A dona da casa onde teria ocorrido o fato disse, na delegacia, ter certeza que tudo é mentira, pois a diarista só teria relatado os possíveis abusos aproximadamente duas horas depois de o suposto autor do delito ter ido embora, talvez por receio do ato sexual ter sido registrado por câmeras de segurança. Outras testemunhas ouvidas disseram que, naquela data, a mulher estava bem, não aparentava ser vítima de estupro, e contou piadas após a saída do técnico.

Ação penal
A juíza explica que ação penal somente pode ser instaurada se houver lastro mínimo probatório (prova da materialidade e indícios de autoria), para que, desse modo, possam ser elucidadas todas as circunstâncias que envolvem o suposto evento delituoso. No caso sob análise, ela salienta que a exordial acusatória não oferece indícios suficientes a respeito da prática do delito em referência.

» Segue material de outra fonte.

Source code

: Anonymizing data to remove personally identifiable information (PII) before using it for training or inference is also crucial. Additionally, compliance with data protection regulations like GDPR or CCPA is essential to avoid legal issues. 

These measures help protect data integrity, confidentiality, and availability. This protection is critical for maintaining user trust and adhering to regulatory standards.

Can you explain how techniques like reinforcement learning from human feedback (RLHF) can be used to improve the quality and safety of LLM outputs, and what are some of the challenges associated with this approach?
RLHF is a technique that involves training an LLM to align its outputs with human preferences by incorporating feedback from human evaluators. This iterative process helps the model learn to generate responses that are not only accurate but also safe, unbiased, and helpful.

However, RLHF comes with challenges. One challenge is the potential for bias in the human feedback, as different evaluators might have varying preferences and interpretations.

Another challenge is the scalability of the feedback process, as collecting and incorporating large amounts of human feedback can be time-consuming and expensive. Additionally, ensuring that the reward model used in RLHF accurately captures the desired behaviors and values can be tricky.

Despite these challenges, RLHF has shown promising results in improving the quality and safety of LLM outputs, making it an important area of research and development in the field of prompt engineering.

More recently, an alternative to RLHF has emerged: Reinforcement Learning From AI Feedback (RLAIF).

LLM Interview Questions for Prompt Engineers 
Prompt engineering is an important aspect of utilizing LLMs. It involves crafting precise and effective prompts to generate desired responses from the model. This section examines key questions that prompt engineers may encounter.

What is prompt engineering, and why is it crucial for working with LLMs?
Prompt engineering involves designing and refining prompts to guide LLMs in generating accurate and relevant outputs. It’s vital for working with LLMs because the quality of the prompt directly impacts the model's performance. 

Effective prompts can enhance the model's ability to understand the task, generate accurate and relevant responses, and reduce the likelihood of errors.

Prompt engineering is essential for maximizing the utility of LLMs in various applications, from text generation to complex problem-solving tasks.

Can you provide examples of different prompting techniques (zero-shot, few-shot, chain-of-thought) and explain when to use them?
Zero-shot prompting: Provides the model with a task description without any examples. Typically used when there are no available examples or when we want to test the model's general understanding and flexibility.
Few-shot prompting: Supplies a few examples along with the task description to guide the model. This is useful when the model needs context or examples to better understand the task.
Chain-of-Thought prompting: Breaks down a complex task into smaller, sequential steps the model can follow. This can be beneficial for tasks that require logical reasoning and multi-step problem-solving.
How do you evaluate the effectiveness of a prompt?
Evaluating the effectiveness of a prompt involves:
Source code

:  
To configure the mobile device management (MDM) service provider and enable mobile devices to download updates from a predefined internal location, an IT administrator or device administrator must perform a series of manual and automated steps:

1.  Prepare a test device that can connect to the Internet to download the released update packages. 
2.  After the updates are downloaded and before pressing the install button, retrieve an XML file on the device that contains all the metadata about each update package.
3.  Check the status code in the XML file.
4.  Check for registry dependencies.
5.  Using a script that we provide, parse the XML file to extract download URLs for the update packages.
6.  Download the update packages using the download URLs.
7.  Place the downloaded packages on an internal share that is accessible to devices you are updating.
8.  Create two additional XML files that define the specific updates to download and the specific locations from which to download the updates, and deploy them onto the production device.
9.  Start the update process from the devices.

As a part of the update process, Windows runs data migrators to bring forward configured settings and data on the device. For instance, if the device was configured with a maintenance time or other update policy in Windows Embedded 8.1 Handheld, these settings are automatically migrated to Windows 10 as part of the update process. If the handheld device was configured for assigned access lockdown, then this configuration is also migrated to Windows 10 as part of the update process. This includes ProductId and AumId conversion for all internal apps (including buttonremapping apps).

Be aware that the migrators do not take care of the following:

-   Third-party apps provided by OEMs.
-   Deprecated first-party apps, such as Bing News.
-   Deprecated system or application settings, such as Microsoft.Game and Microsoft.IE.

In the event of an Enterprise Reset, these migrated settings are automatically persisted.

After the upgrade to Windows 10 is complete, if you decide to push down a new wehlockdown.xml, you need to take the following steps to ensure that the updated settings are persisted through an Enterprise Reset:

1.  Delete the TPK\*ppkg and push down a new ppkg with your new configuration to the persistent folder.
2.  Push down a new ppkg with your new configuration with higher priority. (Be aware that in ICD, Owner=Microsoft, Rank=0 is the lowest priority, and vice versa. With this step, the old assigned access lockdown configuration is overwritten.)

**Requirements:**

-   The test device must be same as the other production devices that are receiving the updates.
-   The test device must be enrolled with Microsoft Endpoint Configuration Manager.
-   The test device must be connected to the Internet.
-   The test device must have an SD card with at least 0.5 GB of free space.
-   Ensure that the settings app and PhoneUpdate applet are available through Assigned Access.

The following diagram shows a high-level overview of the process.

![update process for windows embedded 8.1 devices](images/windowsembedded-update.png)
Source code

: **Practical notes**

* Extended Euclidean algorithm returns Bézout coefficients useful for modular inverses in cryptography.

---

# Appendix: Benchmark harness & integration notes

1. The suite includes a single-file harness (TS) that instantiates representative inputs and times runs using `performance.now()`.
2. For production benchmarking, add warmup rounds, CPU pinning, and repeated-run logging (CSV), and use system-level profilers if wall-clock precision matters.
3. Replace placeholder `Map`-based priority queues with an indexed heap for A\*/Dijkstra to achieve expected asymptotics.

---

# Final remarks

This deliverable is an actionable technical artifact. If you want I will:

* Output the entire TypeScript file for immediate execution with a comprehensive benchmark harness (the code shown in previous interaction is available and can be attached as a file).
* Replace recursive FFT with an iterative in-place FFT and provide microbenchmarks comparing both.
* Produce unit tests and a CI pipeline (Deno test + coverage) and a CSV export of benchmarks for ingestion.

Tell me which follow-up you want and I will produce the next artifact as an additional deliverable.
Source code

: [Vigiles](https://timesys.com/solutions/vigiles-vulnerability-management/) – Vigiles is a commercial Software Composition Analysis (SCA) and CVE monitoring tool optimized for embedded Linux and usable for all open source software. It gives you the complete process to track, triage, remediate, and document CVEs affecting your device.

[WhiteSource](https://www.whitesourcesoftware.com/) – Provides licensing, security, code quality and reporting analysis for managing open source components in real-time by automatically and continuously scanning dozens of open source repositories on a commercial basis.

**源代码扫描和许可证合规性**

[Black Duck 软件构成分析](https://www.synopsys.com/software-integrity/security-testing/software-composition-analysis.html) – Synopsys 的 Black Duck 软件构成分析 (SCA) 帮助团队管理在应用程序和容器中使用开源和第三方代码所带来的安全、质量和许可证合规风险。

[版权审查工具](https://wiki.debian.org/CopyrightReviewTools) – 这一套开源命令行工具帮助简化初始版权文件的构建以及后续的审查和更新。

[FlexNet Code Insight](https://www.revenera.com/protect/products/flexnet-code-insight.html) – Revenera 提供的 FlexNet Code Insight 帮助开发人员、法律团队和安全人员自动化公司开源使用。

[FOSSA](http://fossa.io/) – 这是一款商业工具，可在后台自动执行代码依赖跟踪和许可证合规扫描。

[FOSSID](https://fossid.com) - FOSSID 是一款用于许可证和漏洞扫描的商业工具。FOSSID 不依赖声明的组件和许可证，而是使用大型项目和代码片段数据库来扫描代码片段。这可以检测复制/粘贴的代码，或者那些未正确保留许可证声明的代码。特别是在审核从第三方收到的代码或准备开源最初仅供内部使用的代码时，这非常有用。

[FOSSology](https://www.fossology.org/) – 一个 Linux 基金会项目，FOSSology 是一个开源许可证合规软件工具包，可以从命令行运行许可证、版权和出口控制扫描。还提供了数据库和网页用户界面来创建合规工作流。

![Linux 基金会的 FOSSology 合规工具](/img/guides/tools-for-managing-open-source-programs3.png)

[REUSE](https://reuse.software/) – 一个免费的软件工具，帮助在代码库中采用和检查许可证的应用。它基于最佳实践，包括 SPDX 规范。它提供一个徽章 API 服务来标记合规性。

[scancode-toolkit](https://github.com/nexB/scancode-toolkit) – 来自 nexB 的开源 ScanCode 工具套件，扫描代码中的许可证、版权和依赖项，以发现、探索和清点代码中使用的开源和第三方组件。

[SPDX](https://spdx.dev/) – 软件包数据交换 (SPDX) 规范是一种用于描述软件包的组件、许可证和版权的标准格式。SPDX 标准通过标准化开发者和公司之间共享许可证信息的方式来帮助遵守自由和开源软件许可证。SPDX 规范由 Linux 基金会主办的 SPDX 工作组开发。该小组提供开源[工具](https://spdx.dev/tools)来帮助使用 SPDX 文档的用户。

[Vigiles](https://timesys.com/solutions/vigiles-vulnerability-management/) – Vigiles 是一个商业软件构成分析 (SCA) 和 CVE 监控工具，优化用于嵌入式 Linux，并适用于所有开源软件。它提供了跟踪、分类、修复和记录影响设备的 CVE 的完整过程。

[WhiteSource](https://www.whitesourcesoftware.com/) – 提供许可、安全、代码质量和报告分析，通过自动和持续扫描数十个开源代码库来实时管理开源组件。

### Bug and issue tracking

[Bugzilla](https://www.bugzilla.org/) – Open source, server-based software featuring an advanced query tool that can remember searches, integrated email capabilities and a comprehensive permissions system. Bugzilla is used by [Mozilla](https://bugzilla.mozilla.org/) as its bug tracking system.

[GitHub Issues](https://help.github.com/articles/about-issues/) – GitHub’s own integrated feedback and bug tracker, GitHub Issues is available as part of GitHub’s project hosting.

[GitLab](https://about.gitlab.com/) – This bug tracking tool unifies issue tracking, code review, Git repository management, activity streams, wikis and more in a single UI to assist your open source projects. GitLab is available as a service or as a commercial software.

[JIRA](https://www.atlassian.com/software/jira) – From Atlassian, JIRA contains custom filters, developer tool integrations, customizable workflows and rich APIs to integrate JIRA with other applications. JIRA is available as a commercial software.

Para configuração do crime de denunciação caluniosa, conforme observa a magistrada, é exigido dolo específico, não sendo suficiente o dolo eventual. Assim, não basta que o agente impute a outrem a prática de um crime tendo dúvidas de ser, ou não, verdadeira a acusação, sendo imprescindível a certeza da falsidade de sua afirmação. “Ou seja, da inocência da pessoa contra qual a imputação é feita, o que não ocorreu no caso em tela”, diz.

Conforme a magistrada, o fato de a diarista ter demorado a levar o suposto estupro ao conhecimento de sua ex-patroa e da autoridade policial, por si só, não evidencia que esteja mentindo. Além disso, não há indícios de que ela queria incriminá-lo injustamente, imputando-lhe fato criminoso do qual sabia ser inocente. “Assim, o registro de boletim de ocorrência pela denunciada não pode ser considerado denunciação caluniosa. Não ficou provado que o rapaz não praticou o delito que lhe é imputado, e nem que a diarista lhe atribuiu falsamente a acusação”, completa.